Stolperstein für Rosa Willinger
Sie war eine außergewöhnliche Frau: Vor über einem Jahrhundert, 1912 bis 1916, als Frauen noch nicht einmal das Wahlrecht hatten, führte sie bereits ein Damen-Konfektionsgeschäft unter ihrem eigenen Namen (und nicht etwa unter dem ihres Mannes) auf der Graf-Adolf-Straße unweit der Kö. Rosa Willinger war eigenständig und emanzipiert. Zudem besaß sie einen Sinn für Internationalität und PR, denn das Mode-Geschäft nannte sie „Louvre“. Sie warb mit französischem Flair – ungeachtet der damals in deutschen Kreisen weit verbreiteten Ansicht von Frankreich als dem „Erzfeind“. Außerdem war sie Mutter von fünf Kindern, von denen die drei Söhne – Ismar, Kurt und Guido Willinger – unsere Schule besuchten und zur ersten Generation von Comenianern gehörten.

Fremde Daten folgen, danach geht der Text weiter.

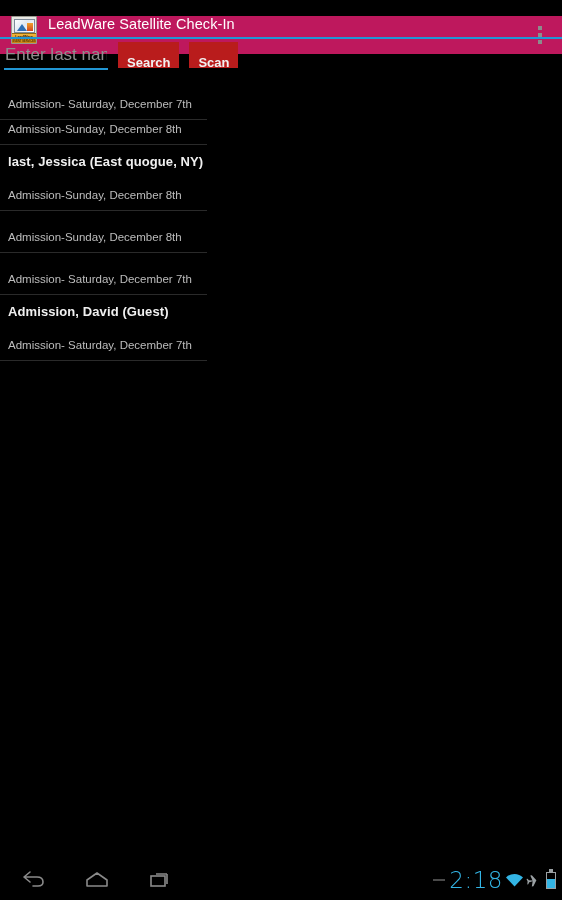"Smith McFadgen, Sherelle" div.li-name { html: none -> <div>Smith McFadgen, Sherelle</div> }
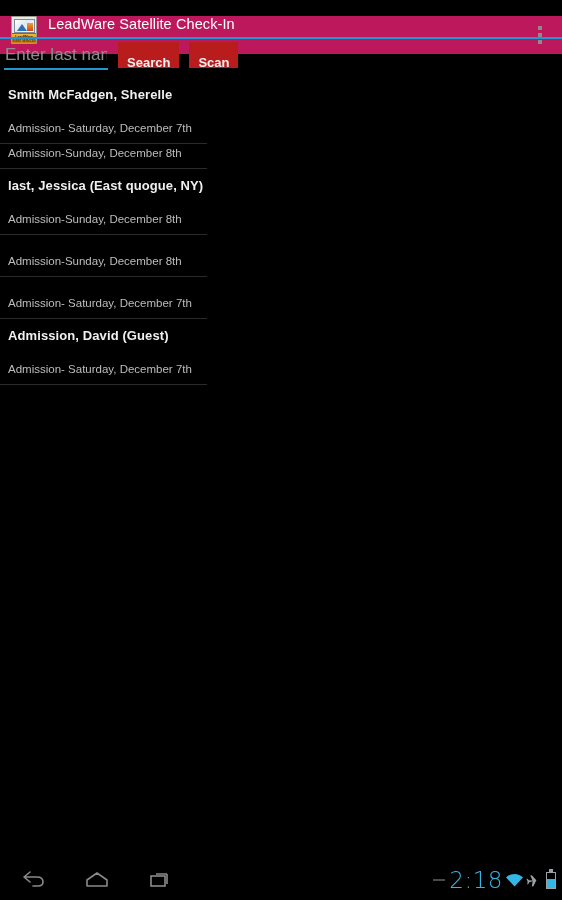"Smith, Vince" div.li-name { html: none -> <div>Smith, Vince</div> }
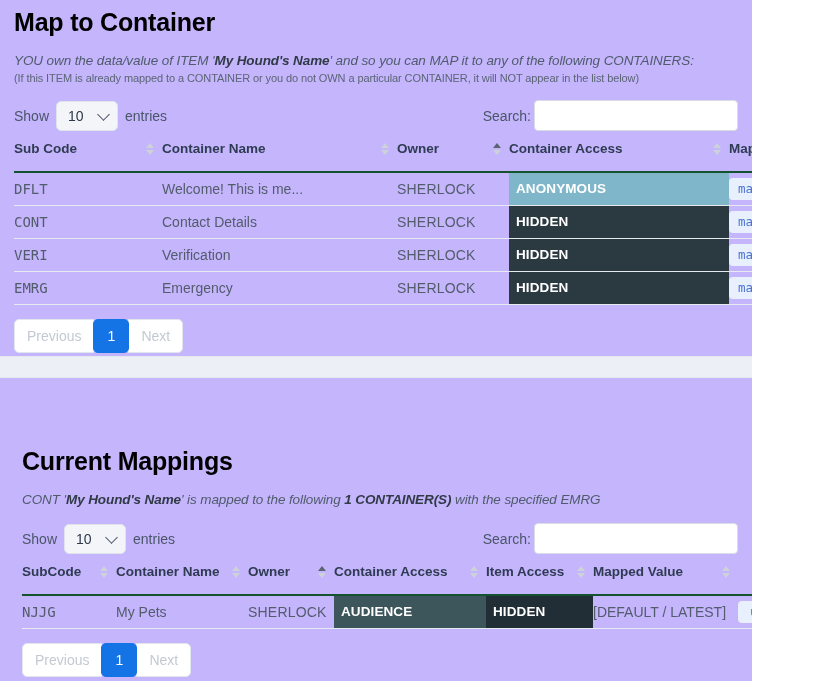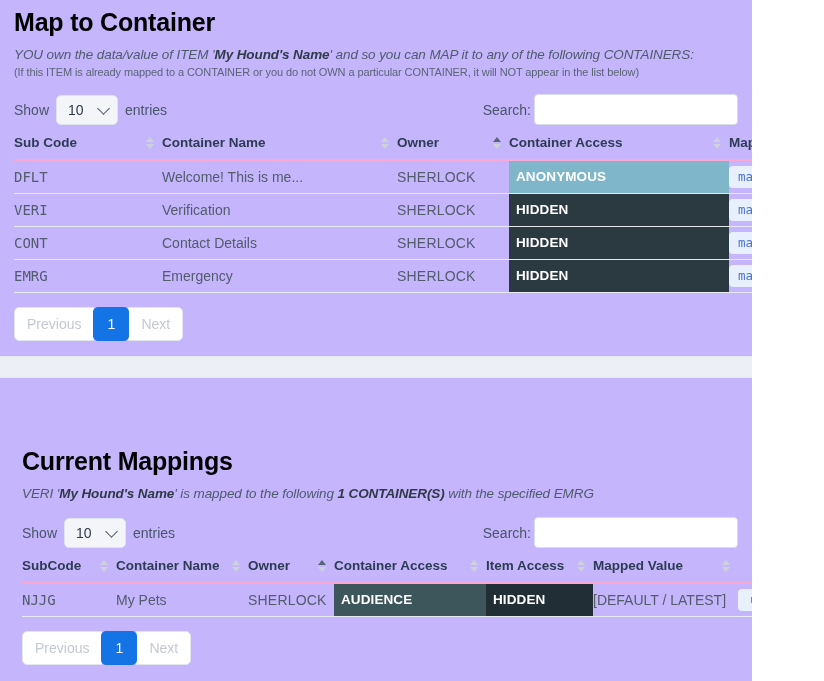"YOU own the data/value of" .subtitle { margin-top: 10px -> 16px }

Als Juden wurden die Willingers in der Zeit des Nationalsozialismus verfolgt, vertrieben – und ermordet: Ismar, Kurt und seine Frau Hedwig, Guido und seine Frau Edith, sowie Rosa selbst – sie alle starben in Vernichtungslagern der Nazis. Einer der wenigen Überlebenden der Familie ist der heute 82jährige Gershon Willinger, der Sohn von Guido und Edith, den die Eltern im niederländischen Exil zu verstecken versuchten, der verraten und noch als Kleinkind in Konzentrationslager verschleppt wurde. Diese Woche jedoch ist er unser Gast – und wir können, in Kooperation mit der Mahn- und Gedenkstätte und der Stadt Düsseldorf, gemeinsam seine Großmutter ehren.
Als erster Schritt wurde vor dem Wohnhaus der Familie in der Oberkasseler Leostraße 7 ein Stolperstein für Rosa Willinger verlegt. Dabei trugen Schüler*innen der Geschichts-AG ihre Forschungsergebnisse über das Leben dieser außergewöhnlichen Frau vor. Dass Rosa nicht nur Schüler-Mutter sondern auch eine Pionierin weiblichen Unternehmertums war, wusste auch ihr Enkel bisher nicht. Gershon Willinger sprach dann das jüdische Totengebet Kaddisch für seine Großmutter. Drei Schüler*innen der Klasse 10d teilten mit den ca. 200 Anwesenden ihre Gedanken über die Bedeutung dieses Stolpersteins für ihre Zukunft. Das Gedenken endete damit, dass viele Anwesende Blumen an dem frisch verlegten Stolperstein ablegten.
Geboren wurde Rosa Willinger unter ihrem Mädchennamen Meyer am 12.02.1878 in Flerzheim in der Nähe von Bonn. In diesem kleinen Ort ist die Familie schon seit Jahrhunderten nachweisbar, Rosa war also eine waschechte Rheinländerin. Ermordet wurde sie am 02.07.1943 im Vernichtungslager Sobibór im heutigen Polen. Auch dort will das Comenius-Gymnasium an diese außergewöhnliche Frau erinnern. Gemeinsam mit Gershon Willinger haben die AG-Schüler*innen unweit des Wohnhauses einen Stein am Flussufer des Rheins ausgewählt, der nun mit einer Gedenkplakette versehen wird und den sie während unserer Projektwoche Anfang Juli nach Sobibor bringen und in Erinnerung an Rosa Willinger ablegen werden – genau 81 Jahre, nachdem sie dort von den Nazis ermordet wurde.
Das Projekt wird von der Stiftung Erinnerung, Verantwortung und Zukunft (EVZ) gefördert.